GIVEN PASSAGE
____

The first incident involved Galileo’s friend Giovanni Ciampoli. By choosing to support Spanish-leaning cardinals, Ciampoli had put himself in the opposition to the Pope’s generally Francophile strategy, thus losing Urban VIII’s sympathy and trust. In addition, Ciampoli wrote a letter in which he criticized the Pope’s style, thereby appending a personal element to the Pontiff’s disapproval of him. Second, the Pope was starting to get word, especially from Jesuit opponents of Galileo, that the content of the Dialogo was different from what Urban VIII had expected. In particular, he was made aware of the fact that his own main argument about the incomprehensibility of the universe, and the inability of humans to ever prove the reality of any theoretical world system, had been treated disrespectfully in the Dialogo. Not only was it presented rather marginally and very briefly, but to add insult to injury, it was put in the mouth of Simplicio, who had been ridiculed throughout the entire book. Finally, due to the Pontiff’s generally paranoid state of mind at that time, Urban VIII even misinterpreted the printer’s seal on the book’s front page—composed of three dolphins, each holding the other’s tail in its mouth (see bottom of Figure 10.1, page 166)—to be an allusion to his own nepotism with his nephews. The upshot of all of these unnerving occurrences was that by August 1632, the talk in church circles in Rome already included options ranging from a delay in the book’s distribution, to its outright prohibition. In particular, the Jesuit fathers were reported to be actively trying to ban the book and to “execute him [Galileo] most bitterly.” In the meantime, Father Riccardi was trying diligently to obtain information on how many copies of the Dialogo had been printed and to whom they’d been sent, in order to recall all of them.

____

RECORDS

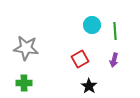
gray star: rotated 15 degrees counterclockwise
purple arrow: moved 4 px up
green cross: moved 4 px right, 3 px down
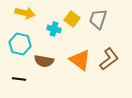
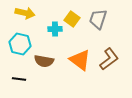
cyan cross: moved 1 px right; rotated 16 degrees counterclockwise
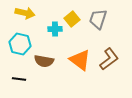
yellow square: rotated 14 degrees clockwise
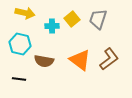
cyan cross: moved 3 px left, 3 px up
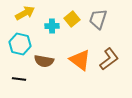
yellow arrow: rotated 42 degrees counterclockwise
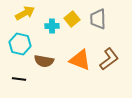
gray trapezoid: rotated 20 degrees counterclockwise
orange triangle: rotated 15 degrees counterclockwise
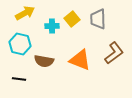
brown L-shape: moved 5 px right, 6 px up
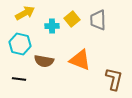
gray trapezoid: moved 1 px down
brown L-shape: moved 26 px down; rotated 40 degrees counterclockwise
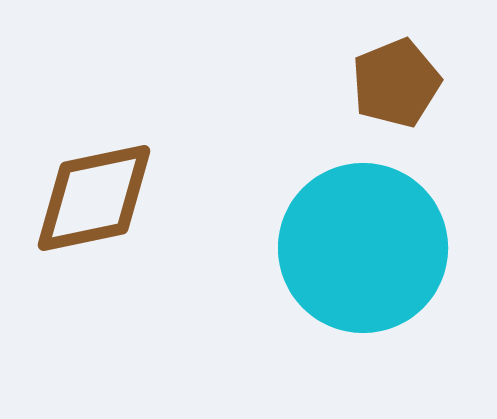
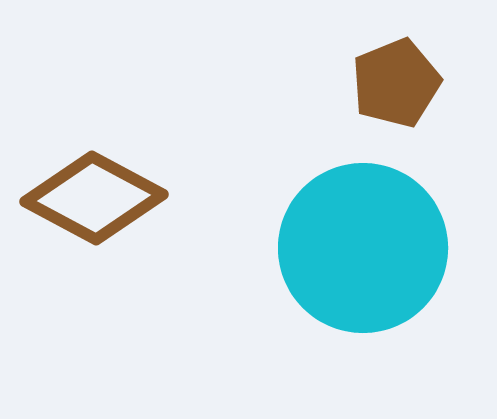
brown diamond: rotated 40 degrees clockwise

____

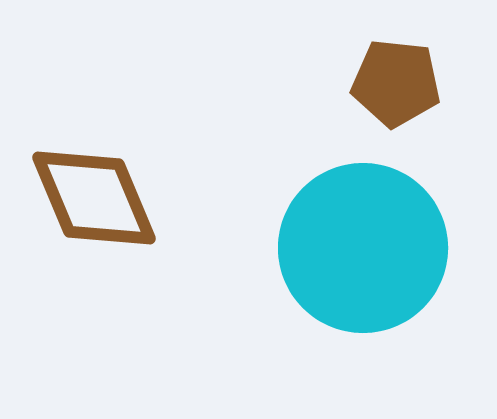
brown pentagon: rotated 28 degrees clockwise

____

WHAT YOU WILL DO
• 1. Summarize the passage about Galileo's Dialogo in two sentences.
• 2. According to the Galileo passage, which three occurrences unnerved Urban VIII? List them.
• 3. Write the next part of the passage about Galileo's Dialogo, picking up after its final sentence.

ANSWERS TO THE EXERCISE
• 1. Pope Urban VIII turned against Galileo's Dialogo after losing trust in Galileo's friend Giovanni Ciampoli, hearing that his own main argument had been presented only briefly and put in the mouth of the ridiculed Simplicio, and misreading the printer's three-dolphin seal as an allusion to his nepotism. By August 1632, church circles in Rome were discussing options from delaying the book's distribution to banning it outright, the Jesuits were reportedly trying to ban it, and Father Riccardi was working to track down and recall every printed copy.

• 2.
- Galileo's friend Giovanni Ciampoli lost the Pope's sympathy and trust by supporting Spanish-leaning cardinals and writing a letter that criticized the Pope's style.
- The Pope learned, especially from Jesuit opponents of Galileo, that the Dialogo treated his own main argument disrespectfully, presenting it briefly and marginally through the ridiculed Simplicio.
- The Pope misinterpreted the printer's seal on the front page, three dolphins each holding another's tail in its mouth, as an allusion to his nepotism with his nephews.

• 3.
What did Galileo do in response to all of these negative developments? Only the very little he could do: he asked both the Florentine ambassador to Rome, Niccolini, and the grand duke Ferdinando II himself to protest the restrictions imposed on a book that had previously received all the required permissions and licensing. Niccolini indeed met several times with the Pope’s nephew Cardinal Francesco Barberini, and upon hearing that a commission composed entirely of people unfriendly to Galileo had been appointed to examine the book, he requested that “some neutral persons” would be added to this commission. The ambassador received no assurances.
In early September Filippo Magalotti, a relative of the Barberini family and a friend of both Galileo and Mario Guiducci, finally heard from Father Riccardi the main complaints against the Dialogo. In addition to the diminished role given to the Pope’s views in the book, the claim was that the preface was insufficient in providing the necessary balance to the Copernican opinions expressed in the main body of the Dialogo—especially since the preface appeared to be, and in fact was, an afterthought. At that stage, Magalotti still expressed cautious optimism that “with some small thing that is removed or added on for greater caution… the book will remain free.” His advice was to not try to force the issue but to wait for tempers to calm down. Through an unfortunate turn of events, however, exactly the opposite happened.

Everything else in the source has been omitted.